I read this earlier, what struck me is that the actual word Olympics isn't used once. Obviously a sponsorship issue.

Looking at the official sponsors for the Rio Olympics neither Canon nor Nikon are listed. There used to be such huge competition between the two to sponsor the games with limited edition cameras etc being released, it is such a dramatic turnaround.


----------



## IglooEater (Aug 3, 2016)

That looks almost as good as Atahualpa's Ransom Room.... Not sure which one I'd choose. ;P


----------



## neuroanatomist (Aug 3, 2016)

privatebydesign said:


> I read this earlier, what struck me is that the actual word Olympics isn't used once.



Same with Canon's press release before the last Superbowl, which they didn't mention by name (it was "the Big Game" instead). 
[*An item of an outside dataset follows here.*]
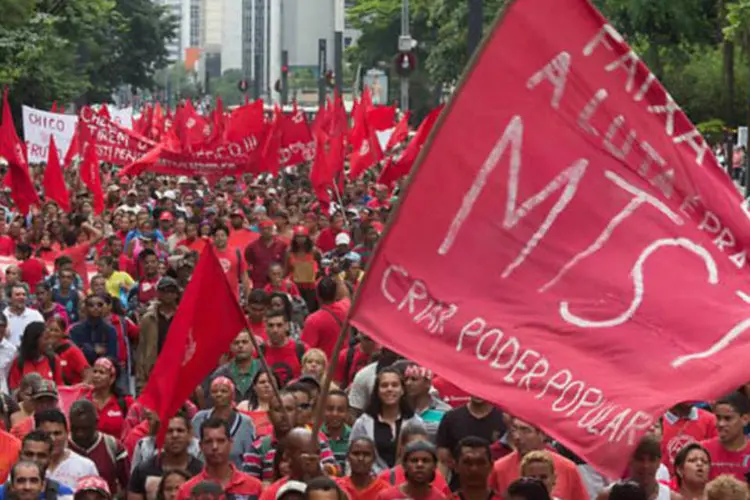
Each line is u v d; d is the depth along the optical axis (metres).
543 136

Anyone catch Colbert's lashback on the IOC and Team USA's proscription of the media using their logos? His response: Tea from Musa.


----------



## RBC5 (Aug 3, 2016)

Hey, that's a photo of my spare room!

No wait... I dreamed that.


----------



## rrcphoto (Aug 3, 2016)

petapixel has more pics and a video .. 

http://petapixel.com/2016/08/03/canons-crazy-dslr-stockpile-rio-olympics/


----------



## chauncey (Aug 3, 2016)

Call me a coward but, even if I were younger and a Pro...there is nothing that would lure me to Rio.


----------



## mnclayshooter (Aug 3, 2016)

neuroanatomist said:


> privatebydesign said:
> 
> 
> > I read this earlier, what struck me is that the actual word Olympics isn't used once.
> ...



On a related note: One of the organizations I belong to and compete in has a national team for world competitions... "Team USA" is what it has been called since inception 20+ years ago. This past year (or maybe 2 years ago) the Olympic committee has threatened suit if it didn't change names. It's now the "USA team" which, sounds and looks equally as dumb as Tea Musa. The irony, at least to me, is that while the activity exists in the Olympics, the type of competition is vastly different for the Olympics vs the separate organization... I'm loosely involved in both, so it's an interesting debate amongst friends. I'm not sure it "spoiled" the brand to have two "team USA's" to be honest as I'm guessing John Q. Public won't understand or identify the difference in names, and if anything, makes the IOC/US team look a little territorial. 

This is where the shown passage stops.